Full (Feldspar) porcelain
The most natural look for dental substitutes is achieved with full porcelain. Usually, due to the lower strength of full porcelain, we choose it for dental crowns or veneers on the front teeth, where the forces are smaller and when enough enamel is available to provide a firm bond. In this case, the porcelain veneers become extremely durable.
Glass ceramic dental crowns are highly aesthetic and they allow good tooth translucency and a variety of color effects. Compared to full (Feldspar) porcelain, they have a higher strength, which allows them to be used for single crowns or shorter bridges, especially in the front teeth.
Porcelain metal technology has been used for over 100 years and is the "gold standard" for every new material on the market. When making bridges, this material is the first choice because it is proven, reliable and long-lasting.
Crowns in metal-porcelain technique combine the advantages of metallic materials (strength, toughness) and dental porcelain (appearance).
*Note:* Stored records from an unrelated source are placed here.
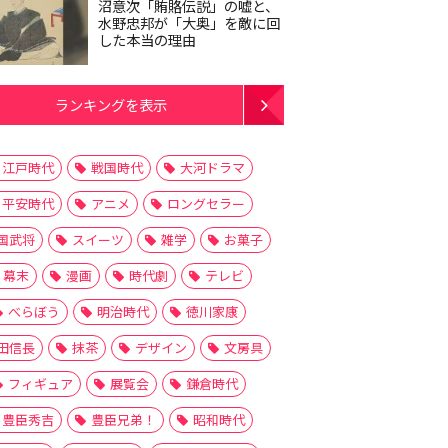
沼意次「賄賂伝説」の嘘と、
水野忠邦が「大奥」を敵に回
した本当の理由
ランキングを表示
江戸時代
戦国時代
大河ドラマ
平安時代
アニメ
ロングセラー
国武将
スイーツ
雑学
お菓子
幕末
漫画
時代劇
テレビ
べらぼう
明治時代
徳川家康
田信長
抹茶
デザイン
文房具
フィギュア
展覧会
鎌倉時代
豊臣秀吉
豊臣兄弟！
昭和時代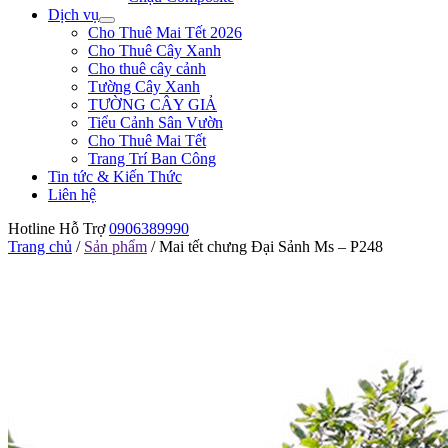
Dịch vụ
Cho Thuê Mai Tết 2026
Cho Thuê Cây Xanh
Cho thuê cây cảnh
Tường Cây Xanh
TƯỜNG CÂY GIẢ
Tiểu Cảnh Sân Vườn
Cho Thuê Mai Tết
Trang Trí Ban Công
Tin tức & Kiến Thức
Liên hệ
Hotline Hỗ Trợ
0906389990
Trang chủ
/
Sản phẩm
/
Mai tết chưng Đại Sảnh Ms – P248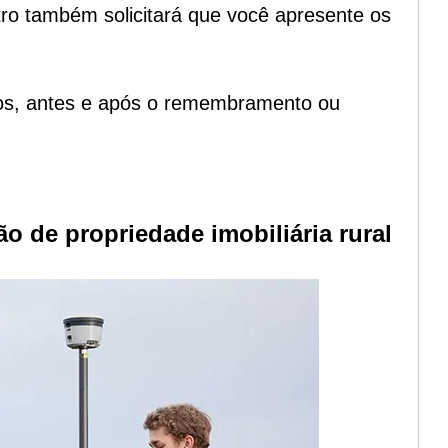
tro também solicitará que você apresente os
os
, antes e após o remembramento ou
 de propriedade imobiliária rural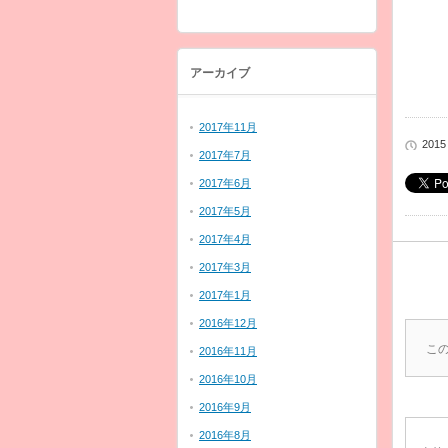
アーカイブ
2017年11月
2015
2017年7月
2017年6月
2017年5月
2017年4月
2017年3月
2017年1月
2016年12月
こ
2016年11月
2016年10月
2016年9月
2016年8月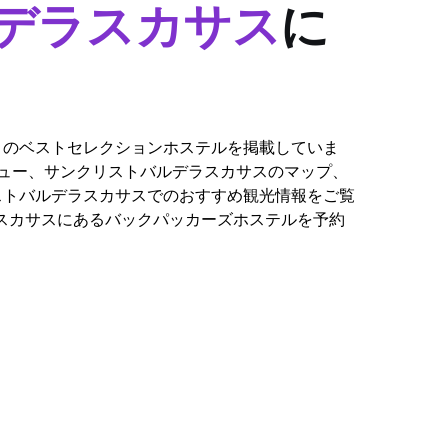
デラスカサス
に
カサス のベストセレクションホステルを掲載していま
ビュー、サンクリストバルデラスカサスのマップ、
ストバルデラスカサスでのおすすめ観光情報をご覧
バルデラスカサスにあるバックパッカーズホステルを予約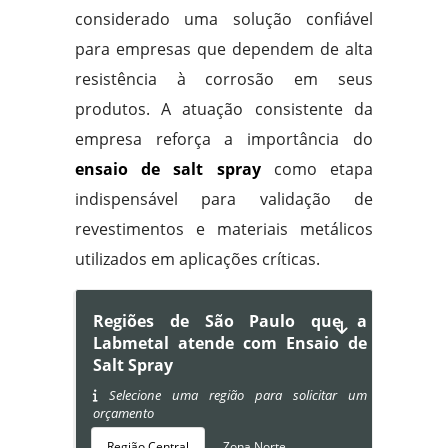
considerado uma solução confiável
para empresas que dependem de alta
resistência à corrosão em seus
produtos. A atuação consistente da
empresa reforça a importância do
ensaio de salt spray
como etapa
indispensável para validação de
revestimentos e materiais metálicos
utilizados em aplicações críticas.
Regiões de São Paulo que a
Labmetal atende com Ensaio de
Salt Spray
Selecione uma região para solicitar um
orçamento
Região Central
Zona Norte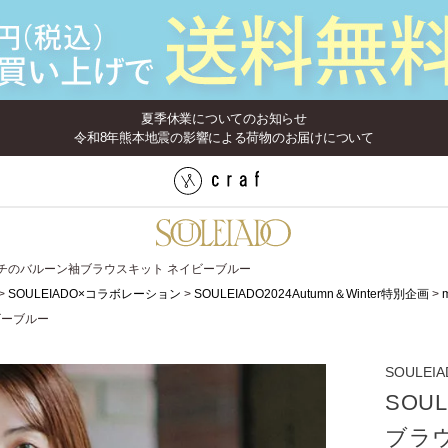
夏季休業についてのお知らせ
令和8年熊本地震の影響による荷物のお届けについて
三角マチのバルーン袖ブラウスキット ネイビーブルー
SOULEIADO×コラボレーション
SOULEIADO2024Autumn＆Winter特別企画
ビーブルー
SOULEI
SOU
ブラ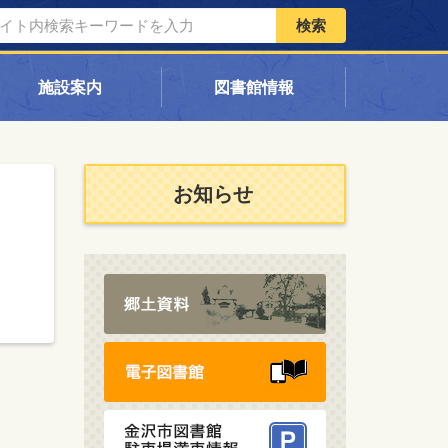
検索
施設案内
図書館情報
お知らせ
Solid ceramics - zirconium
Zirconium oxide ceramics have very good mechanical properties and are extremely solid. Due to its strength, it is very close to metal-porcelain technique, so it can be used to make frames, bridges and crowns. Due to its intense light and non-transparent color, it is advantageous to use it when the tooth is colored or very dark, since zirconia ceramics can completely mask the uncomfortable basic color of the tooth of the wearer.